Parmi tous ces groupes, dont plusieurs font de gros dodos dans le cimetière des « trois petits tours et puis s’en vont », il y a Black Rebel Motorcycle Club qui persiste et signe. Après un début de carrière aussi explosif que pertinent grâce aux albums Take Them On, On Your Own (2003) et le sublime Howl (2005), le déclin habituel, et si prévisible pour la plupart des créateurs rock, s’est amorcé. De Baby 81 (2007) jusqu’à Specter at the Feast (2013), le groupe s’est quelque peu vautré dans un rock plus rassembleur, forcément moins intéressant, du moins pour mes oreilles.

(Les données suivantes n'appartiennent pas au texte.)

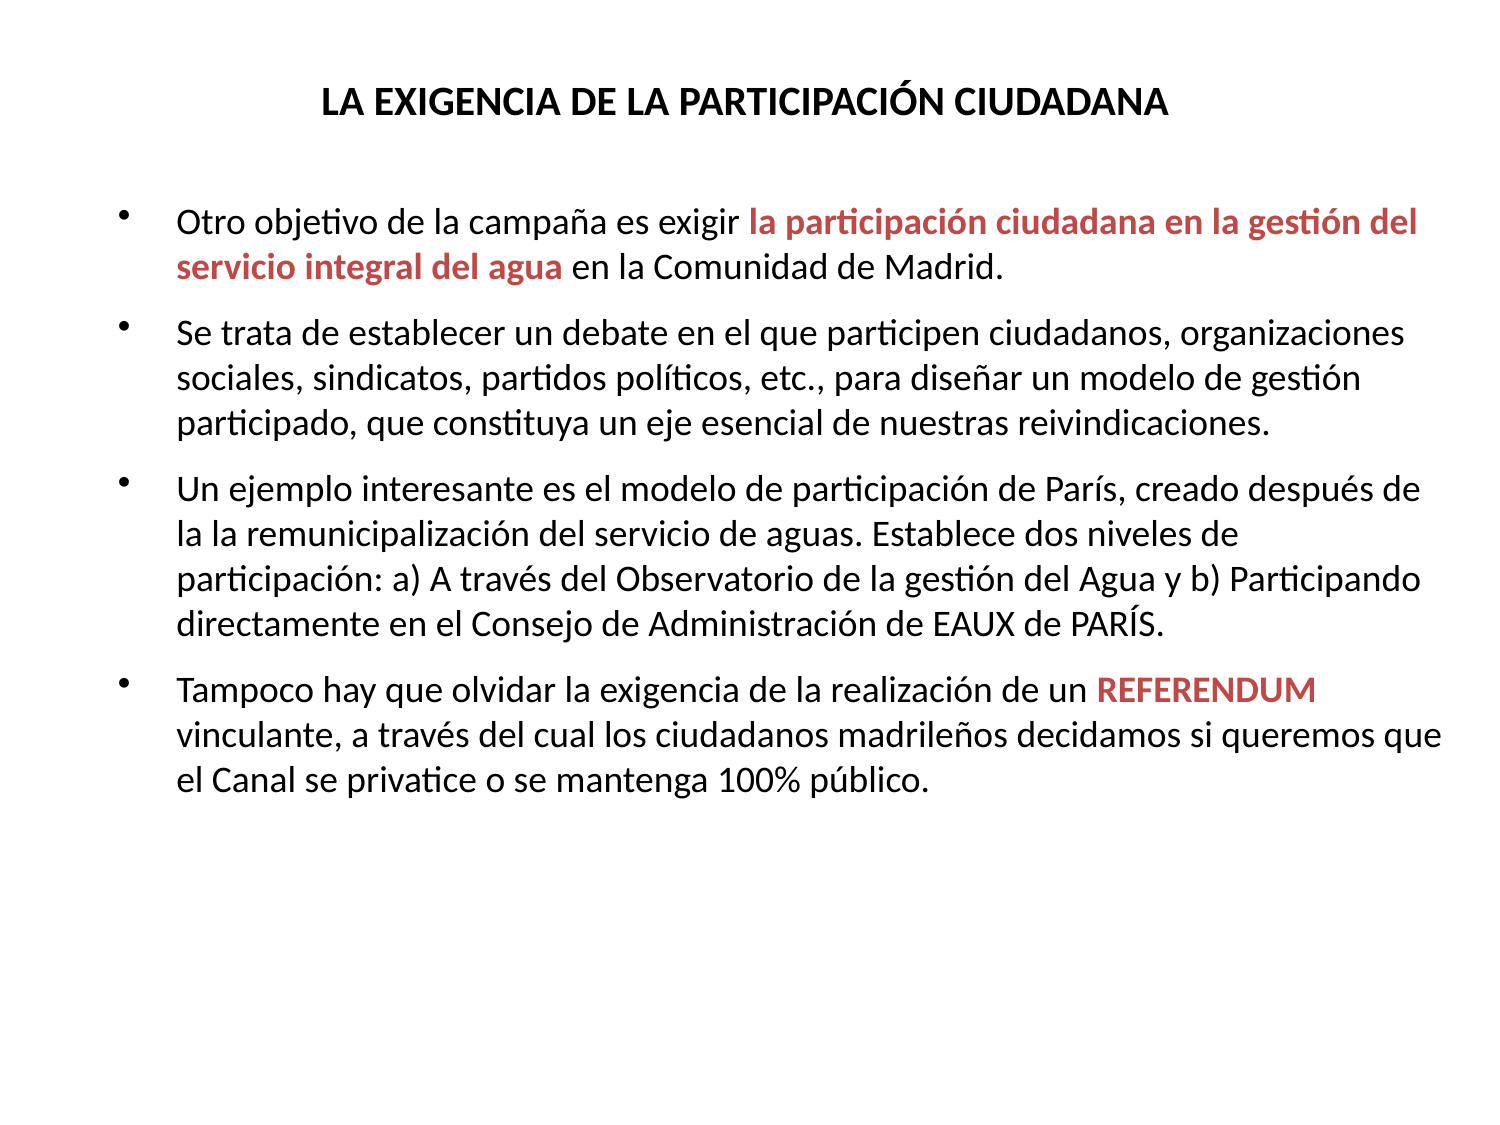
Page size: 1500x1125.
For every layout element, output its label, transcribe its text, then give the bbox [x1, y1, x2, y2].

text_box Otro objetivo de la campaña es exigir la participación ciudadana en la gestión del servicio integral del agua en la Comunidad de Madrid. Se trata de establecer un debate en el que participen ciudadanos, organizaciones sociales, sindicatos, partidos políticos, etc., para diseñar un modelo de gestión participado, que constituya un eje esencial de nuestras reivindicaciones. Un ejemplo interesante es el modelo de participación de París, creado después de la la remunicipalización del servicio de aguas. Establece dos niveles de participación: a) A través del Observatorio de la gestión del Agua y b) Participando directamente en el Consejo de Administración de EAUX de PARÍS. Tampoco hay que olvidar la exigencia de la realización de un REFERENDUM vinculante, a través del cual los ciudadanos madrileños decidamos si queremos que el Canal se privatice o se mantenga 100% público. [88, 148, 1459, 807]
text_box LA EXIGENCIA DE LA PARTICIPACIÓN CIUDADANA [100, 66, 1400, 132]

Le 12 janvier dernier, après 5 ans d’absence, Peter Hayes, Robert Levon Been et Leah Shapiro reprenaient du service avec le lancement de leur 8e album studio : Wrong Creatures. Enregistré à Los Angeles sous la férule de Nick Launey (Nick Cave & the Bad Seeds, Arcade Fire, etc.), le trio nous propose un album cathartique. Après la tournée de l’album Specter at the Feast, les trois membres de la formation ont sombré dans une sorte de phase dépressive et mélancolique. Faire du rock dans ce monde exigeant et hyperactif, ça exige beaucoup de ténacité…
Pour être honnête avec vous, je ne m’attendais pas à grand-chose de la part de BRMC. Eh bien, à ma grande surprise, le groupe renoue à certains moments avec la fougue des débuts (Little Thing Gone Wild et Carried from the Start), tout en ralentissant le rythme, assez pour ressentir tout le désespoir vécu par Hayes, Been et Shapiro. Certaines pièces, par leur langueur et mélancolie assumées, viennent provoquer frissons et stupeur à la fois. Car le BRMC furieusement garage et psychédélique n’est plus. Certains le déploreront, mais en ce qui me concerne, ce virage « adulte » me plaît.
Les Californiens se rapprochent significativement de ce qu’un groupe comme Black Angels peut créer… en moins enthousiasmant, il va sans dire. Ils ajoutent aussi à leur palette sonore quelques ascendants sonores issus du post-rock. La conclusive All Rise est assez éloquente en ce sens. Parmi les autres pièces significatives à mettre dans vos conduits auditifs, le refrain frémissant et fédérateur (sans être racoleur) dans Calling Them All Away est une réussite mélodique. Par contre, on aurait pu se passer de l’inutile Circus Bazooko; un non-sens dans un disque somme toute cohérent.
Voilà un petit sursaut d’énergie étonnant pour cette formation, malgré l’inévitable décroissance qui afflige une vaste majorité de groupes rock après quelques productions. Bon disque. Pas exceptionnel, mais bon disque malgré tout.